START RAW DATA

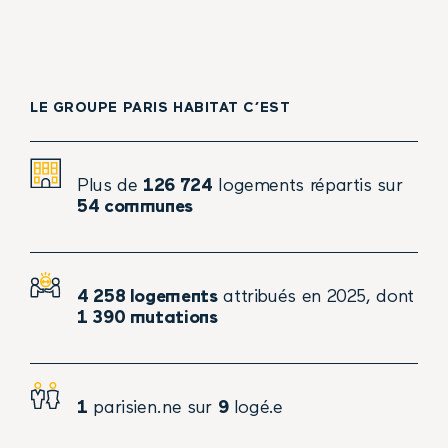
LE GROUPE PARIS HABITAT C’EST
Plus de
126 724
logements répartis sur
54 communes
4 258 logements
attribués en 2025, dont
1 390 mutations
1
parisien.ne sur
9
logé.e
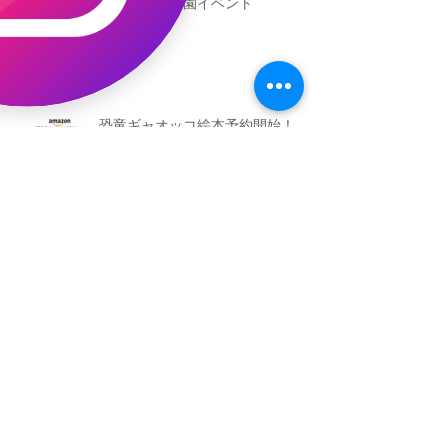
新渡戸文化学園イベント
恐竜ギャオッコ絵本予約開始！
（予告）新渡戸文化学園さんにて
粘土教室
アーカイブ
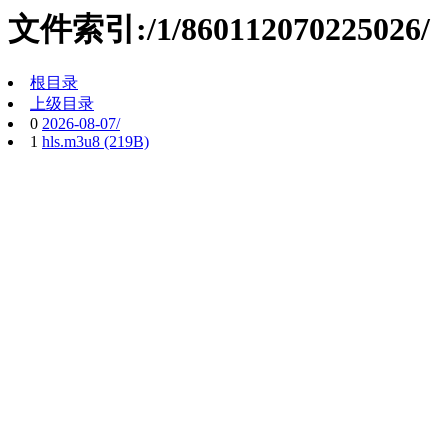
文件索引:/1/860112070225026/
根目录
上级目录
0
2026-08-07/
1
hls.m3u8 (219B)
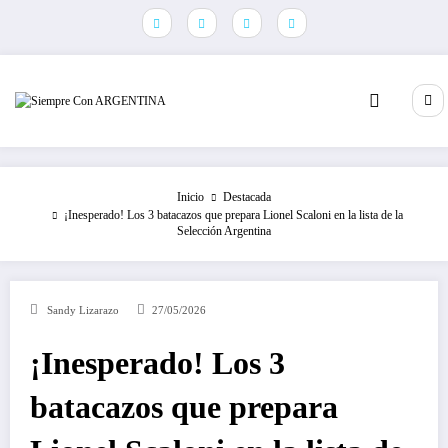
Saltar
al
contenido
Inicio
Destacada
¡Inesperado! Los 3 batacazos que prepara Lionel Scaloni en la lista de la
Selección Argentina
Sandy Lizarazo
27/05/2026
¡Inesperado! Los 3
batacazos que prepara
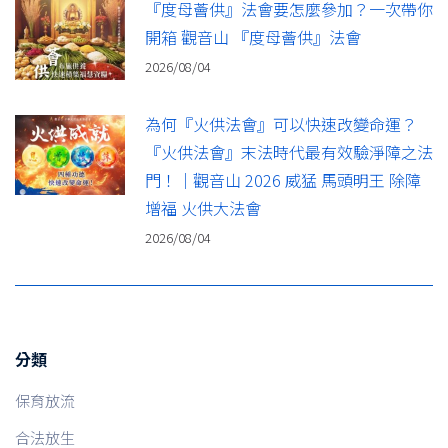
『度母薈供』法會要怎麼參加？一次帶你
開箱 觀音山 『度母薈供』法會
2026/08/04
為何『火供法會』可以快速改變命運？
『火供法會』末法時代最有效驗淨障之法
門！｜觀音山 2026 威猛 馬頭明王 除障
增福 火供大法會
2026/08/04
分類
保育放流
合法放生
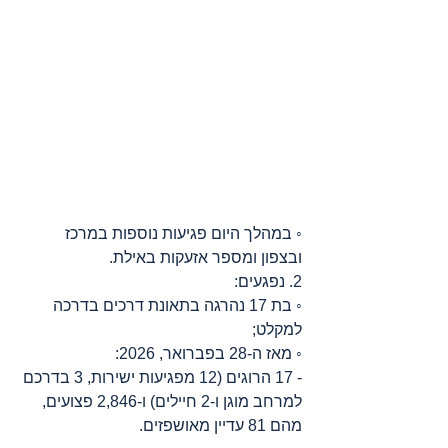
◦ במהלך היום פגיעות נוספות במרכז 
ובצפון ומספר אזעקות באילת.
2. נפגעים:
◦ בת 17 נהרגה בתאונת דרכים בדרכה 
למקלט;
◦ מאז ה-28 בפברואר, 2026:
- 17 הרוגים (12 מפגיעות ישירות, 3 בדרכם 
למרחב מוגן ו-2 חיילים) ו-2,846 פצועים, 
מהם 81 עדיין מאושפזים.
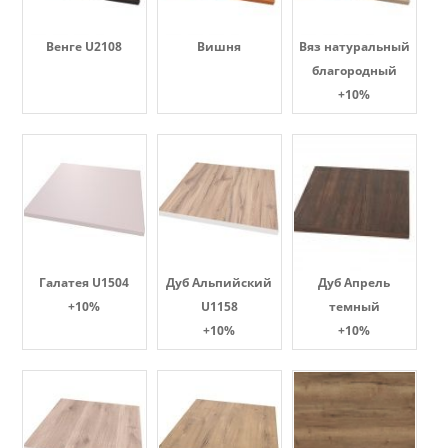
Венге U2108
Вишня
Вяз натуральный
благородный
+10%
Галатея U1504
Дуб Альпийский
Дуб Апрель
+10%
U1158
темный
+10%
+10%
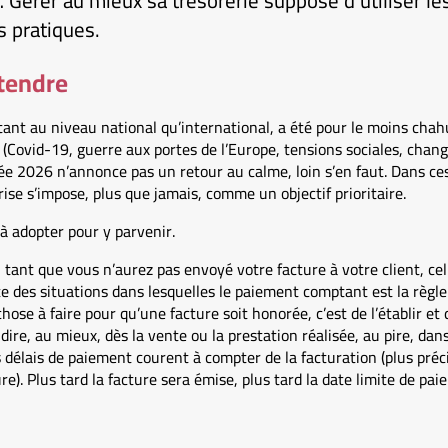
Gérer au mieux sa trésorerie suppose d’utiliser les
s pratiques.
ttendre
tant au niveau national qu’international, a été pour le moins chah
 (Covid-19, guerre aux portes de l’Europe, tensions sociales, chan
ée 2026 n’annonce pas un retour au calme, loin s’en faut. Dans ces
rise s’impose, plus que jamais, comme un objectif prioritaire.
à adopter pour y parvenir.
: tant que vous n’aurez pas envoyé votre facture à votre client, cel
te des situations dans lesquelles le paiement comptant est la règl
ose à faire pour qu’une facture soit honorée, c’est de l’établir et 
-dire, au mieux, dès la vente ou la prestation réalisée, au pire, dans
es délais de paiement courent à compter de la facturation (plus pré
re). Plus tard la facture sera émise, plus tard la date limite de paie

END RAW DATA

» **WORK INSTRUCTIONS**: Format every line of text from all the records above as a Markdown table with two columns, Row and Line, numbering the lines in order and skipping any blank ones. Leave the pictures out of the table.

» **WRITTEN RESPONSE**:
| Row | Line |
|---|---|
| 1 | LE GROUPE PARIS HABITAT C’EST |
| 2 | Plus de |
| 3 | 126 724 |
| 4 | logements répartis sur |
| 5 | 54 communes |
| 6 | 4 258 logements |
| 7 | attribués en 2025, dont |
| 8 | 1 390 mutations |
| 9 | 1 |
| 10 | parisien.ne sur |
| 11 | 9 |
| 12 | logé.e |
| 13 | 新渡戸文化学園イベント |
| 14 | 恐竜ギャオッコ絵本予約開始！ |
| 15 | （予告）新渡戸文化学園さんにて |
| 16 | 粘土教室 |
| 17 | アーカイブ |
| 18 | 文件索引:/1/860112070225026/ |
| 19 | 根目录 |
| 20 | 上级目录 |
| 21 | 0 |
| 22 | 2026-08-07/ |
| 23 | 1 |
| 24 | hls.m3u8 (219B) |
| 25 | Saltar |
| 26 | al |
| 27 | contenido |
| 28 | Inicio |
| 29 | Destacada |
| 30 | ¡Inesperado! Los 3 batacazos que prepara Lionel Scaloni en la lista de la |
| 31 | Selección Argentina |
| 32 | Sandy Lizarazo |
| 33 | 27/05/2026 |
| 34 | ¡Inesperado! Los 3 |
| 35 | batacazos que prepara |
| 36 | 『度母薈供』法會要怎麼參加？一次帶你 |
| 37 | 開箱 觀音山 『度母薈供』法會 |
| 38 | 2026/08/04 |
| 39 | 為何『火供法會』可以快速改變命運？ |
| 40 | 『火供法會』末法時代最有效驗淨障之法 |
| 41 | 門！｜觀音山 2026 威猛 馬頭明王 除障 |
| 42 | 增福 火供大法會 |
| 43 | 2026/08/04 |
| 44 | 分類 |
| 45 | 保育放流 |
| 46 | 合法放生 |
| 47 | ◦ במהלך היום פגיעות נוספות במרכז  |
| 48 | ובצפון ומספר אזעקות באילת. |
| 49 | 2. נפגעים: |
| 50 | ◦ בת 17 נהרגה בתאונת דרכים בדרכה  |
| 51 | למקלט; |
| 52 | ◦ מאז ה-28 בפברואר, 2026: |
| 53 | - 17 הרוגים (12 מפגיעות ישירות, 3 בדרכם  |
| 54 | למרחב מוגן ו-2 חיילים) ו-2,846 פצועים,  |
| 55 | מהם 81 עדיין מאושפזים. |
| 56 | Венге U2108 |
| 57 | Вишня |
| 58 | Вяз натуральный |
| 59 | благородный |
| 60 | +10% |
| 61 | Галатея U1504 |
| 62 | Дуб Альпийский |
| 63 | Дуб Апрель |
| 64 | +10% |
| 65 | U1158 |
| 66 | темный |
| 67 | +10% |
| 68 | +10% |
| 69 | Gérer au mieux sa trésorerie suppose d’utiliser les |
| 70 | s pratiques. |
| 71 | ttendre |
| 72 | tant au niveau national qu’international, a été pour le moins chah |
| 73 |  (Covid-19, guerre aux portes de l’Europe, tensions sociales, chan |
| 74 | ée 2026 n’annonce pas un retour au calme, loin s’en faut. Dans ces |
| 75 | rise s’impose, plus que jamais, comme un objectif prioritaire. |
| 76 | à adopter pour y parvenir. |
| 77 | : tant que vous n’aurez pas envoyé votre facture à votre client, cel |
| 78 | te des situations dans lesquelles le paiement comptant est la règl |
| 79 | ose à faire pour qu’une facture soit honorée, c’est de l’établir et  |
| 80 | -dire, au mieux, dès la vente ou la prestation réalisée, au pire, dans |
| 81 | es délais de paiement courent à compter de la facturation (plus pré |
| 82 | re). Plus tard la facture sera émise, plus tard la date limite de paie |